Araceli estaba con los ojos cerrados, de cara a la ventana y a la luna. Semidesnuda, sólo una brevísima tanga apretaba sus caderas delgadas. La sábana revuelta cubría una pierna y mostraba la otra, como si la tela fuese un difuminado falo que merodeaba su sexo. Con los brazos ovillados alrededor de sus pechos, parecía dormir sobre el antebrazo izquierdo. Ramiro se quedó quieto, en la puerta, contemplándola, azorado ante tanta belleza; respiraba por la boca, que se le resecó aún más, y enseguida reconoció la erección paulatina e irreversible, el temblor de todo su cuerpo.
Si dormía, ella se despertó fácilmente de un sueño intranquilo. Hizo un movimiento, sus pechitos se zafaron de la cobertura de sus brazos, y se acostó boca arriba. De pronto, miró hacia la puerta y lo vio; rápidamente se cubrió con la sábana, aunque su pierna derecha quedó destapada y reflejando el brillo lunar.
Estuvieron así, mirándose en silencio, durante unos segundos.
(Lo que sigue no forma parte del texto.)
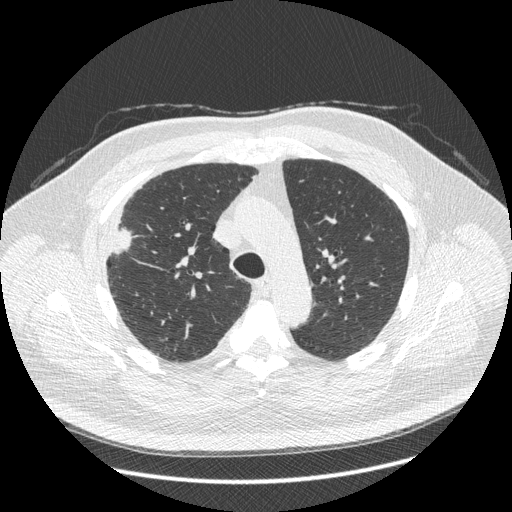
Axial slice from a low-dose chest CT screening exam. Third annual screen. Lung window (W 1500 / L -600 HU). 1.25 mm slice thickness. 512 × 512 image matrix. Male, age 66 years at enrolment.
- Lesion marked by an expert reader, bounding box [x1, y1, x2, y2] px = [88, 208, 148, 271].
- The exam's reader record, not a measurement of the box and not confirmed to be the same lesion: non-calcified nodule or mass ≥4 mm, right upper lobe, 48 × 25 mm, spiculated (stellate) margins, soft tissue attenuation, pre-existing on the prior screen: no.
- Official screen result: positive, other.
- Lung cancer was diagnosed 35 days after this screen: non-small cell carcinoma, right upper lobe, stage IV (AJCC 6th edition), 50 mm at pathology.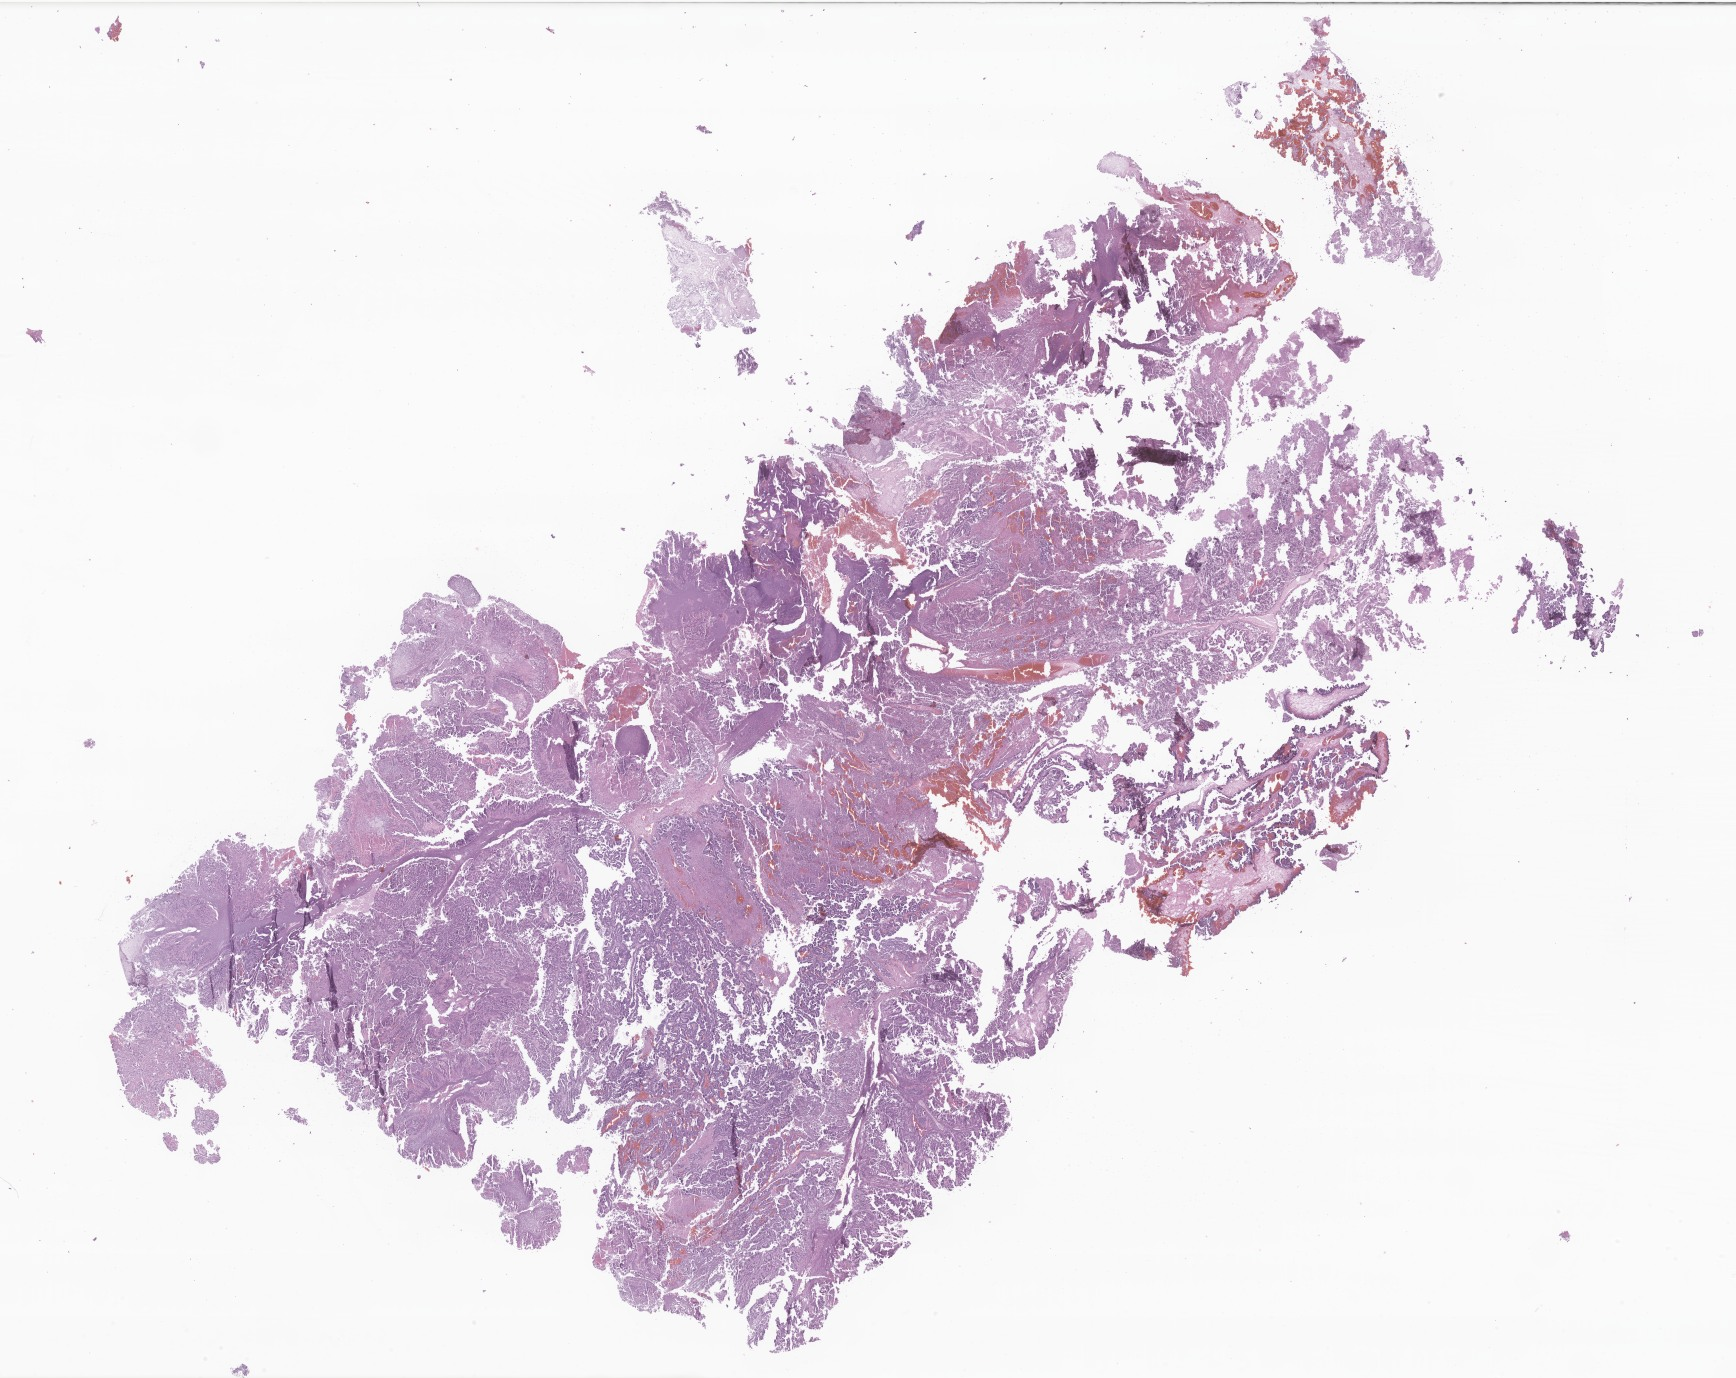
Digitized hematoxylin and eosin (H&E)-stained section of tumor tissue from the brain, whole scanned area (about 29.3 x 23.2 mm) shown as a low-resolution overview, formalin-fixed paraffin-embedded section. Patient: female, age 218 days.
Recorded diagnosis: Choroid plexus papilloma, NOS.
Ramiro entró a la habitación y cerró la puerta tras de sí. Se recostó en ella, acezante, dándose cuenta de que su pecho se alzaba y luego bajaba, rítmica, aceleradamente. Temblaba. Pero sonrió, para tranquilizarla; o de tan nervioso. Ella lo miraba, tensa, en silencio. Él se acercó lentamente hacia la cama y se sentó, sin dejar de mirarla a los ojos, penetrante, como si supiera que ésa era una manera de dominar la situación. Estiró una mano y empezó a acariciarle el muslo, suavemente, casi sin tocarla; sintió el leve estremecimiento de Araceli y apretó su mano, como para hundirla en la carne. Se reacomodó sobre la cama, acercándose más a ella, conservando esa especie de sonrisa patética que era más bien una mueca, tironeada por ese súbito tic que le hacía palpitar la mejilla izquierda.